Wednesday, December 10, 2008

Testimony
By Anita Shreve
Little Brown, $38.99

Reviewed by Nicky Pellegrino in the Herald on Sunday, 7 December 2008, and reproduced her with her permission.

Anita Shreve has written 14 novels and has tended not to be consistent in either tone or style. Of the ones I’ve read, I’ve loved two, a couple have been forgettable and one I’ve hurled across the room in sheer exasperation.
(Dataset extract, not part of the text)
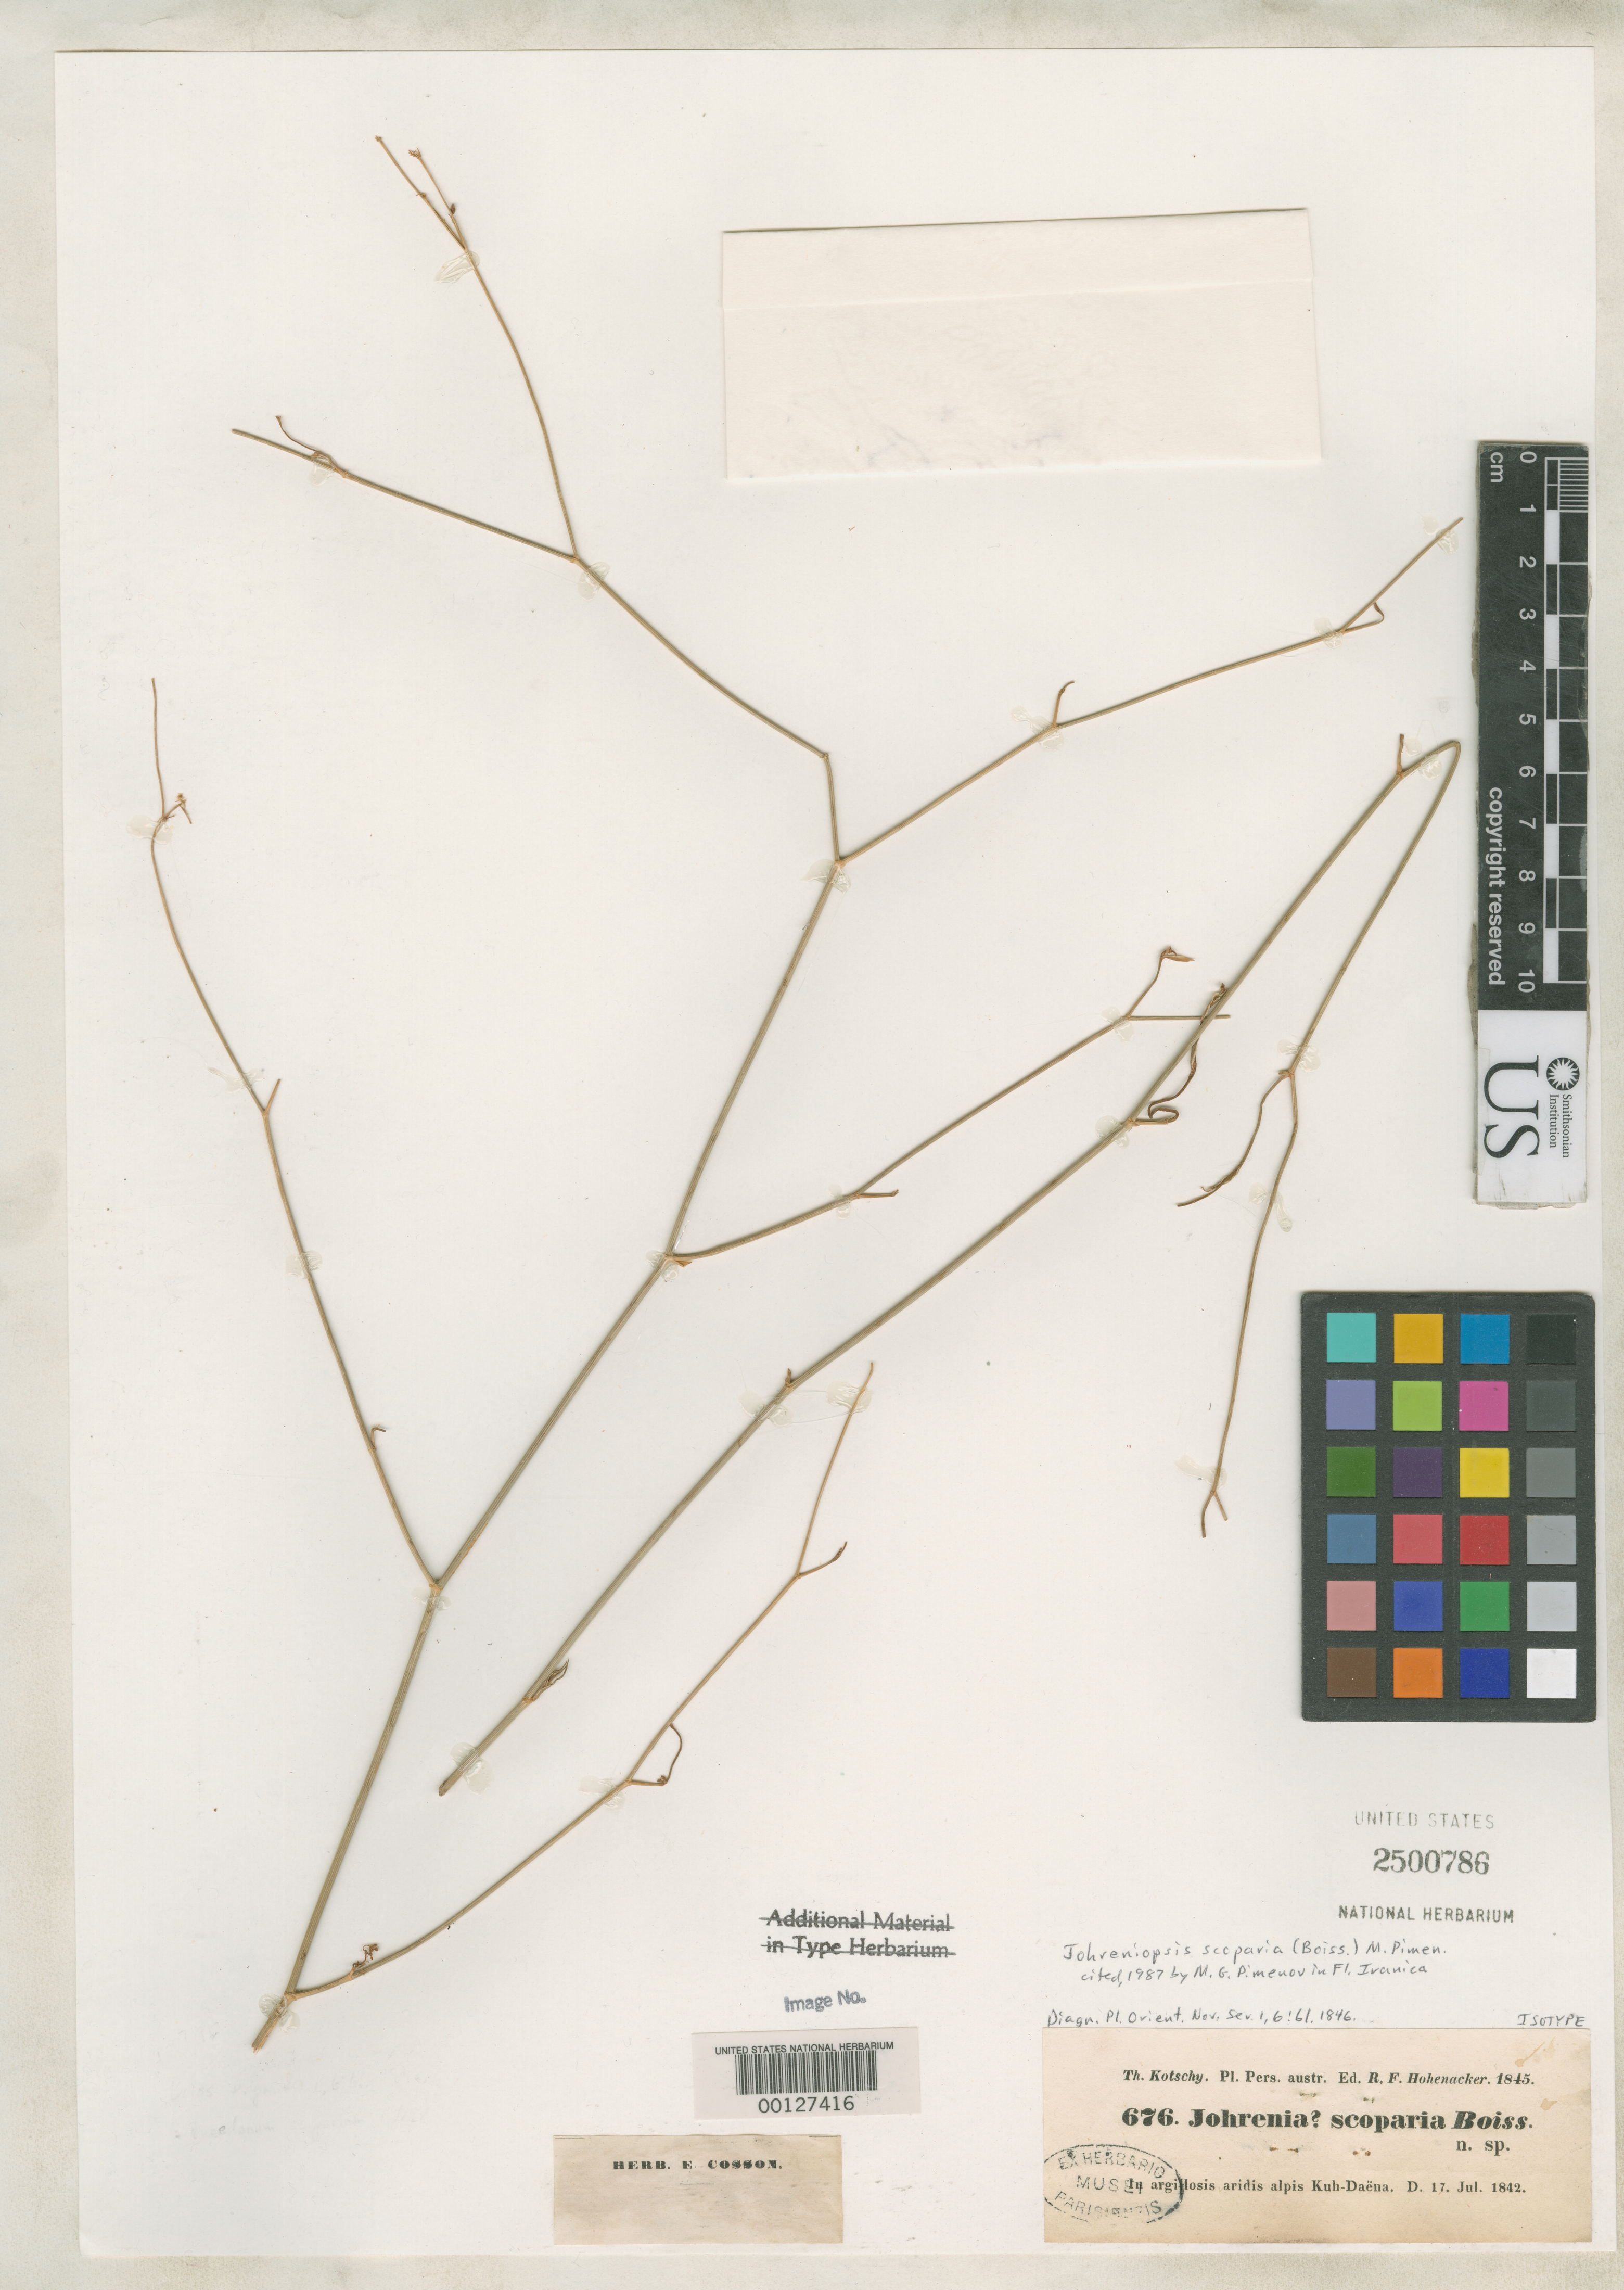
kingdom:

Testimony is interesting because it reads as though Shreve steeped herself in Jodi Picoult novels before she started writing it. The book uses that author’s familiar technique of a central issue and a chorus of voices telling the story.
It opens as the headmaster of a private school in Vermont uncovers a sex scandal involving four of his pupils. Three boys and an under-age girl, a drunken party and a video camera spell disaster, not just for the pupils, but everyone linked to them.

Shreve gives each character their say: the boys, their parents, a girlfriend, another pupil, the reporter who breaks the story, the under-age girl, a cop, even the guy who sold the kids alcohol in the first place and a woman who works in the school dining hall. It could be confusing hearing so many points of view but actually it’s fascinating to follow the shifts in perception, to see the way one event changes the course of so many lives and explore every facet of the scandal.

Inevitably in a book with such a crowded cast, many of the characters are lightly sketched and most of them are also really awful. The under-age girl, for example, is a complete slut, the headmaster is pompous and self-interested as are most in the story. Only a few characters are sympathetically drawn and it’s for them Shreve reserves the greatest share of guilt and tragedy.
This book doesn’t have the lyrical quality of Fortune’s Rocks or the grabby plotline of The Pilot’s Wife but it’s a well-paced story with Shreve delivering enough of a twist in the tale to keep the reader hooked. It’s not a comfortable read, particularly if you happen to be the parent of an adolescent, as it exposes how easily they can be thrown off course, how little it takes to sour a life. In many ways it’s a fiercely moralistic tale showing as it does how hormonal teenage urges and more adult passions can be equally ruinous.
Heartbreaking in parts, reading Testimony has a car crash quality - it’s shocking, upsetting and yet somehow impossible to look away.

Review by New Zealand novelist Nicky Pellegrino whose new novel, The Italian Wedding, is being published by Hachette in April 2009.

FOOTNOTE: The Bookman has also just read TESTIMONY and I must say I agree with Nicky's description - shocking, upsetting and yet somehow impossible to look away. Shreve's description of the impact of this comparatively innocuous act of teenagers messing about with sex while drunk, all consensual, is wonderfully developed and the tragic impact on so many lives is believably and movingly portrayed. And as an aside, what a stunning cover.

Hachette Liver (Little Brown) obviously have high hopes for thius title as I notice it is currently being advertised on Prime TV.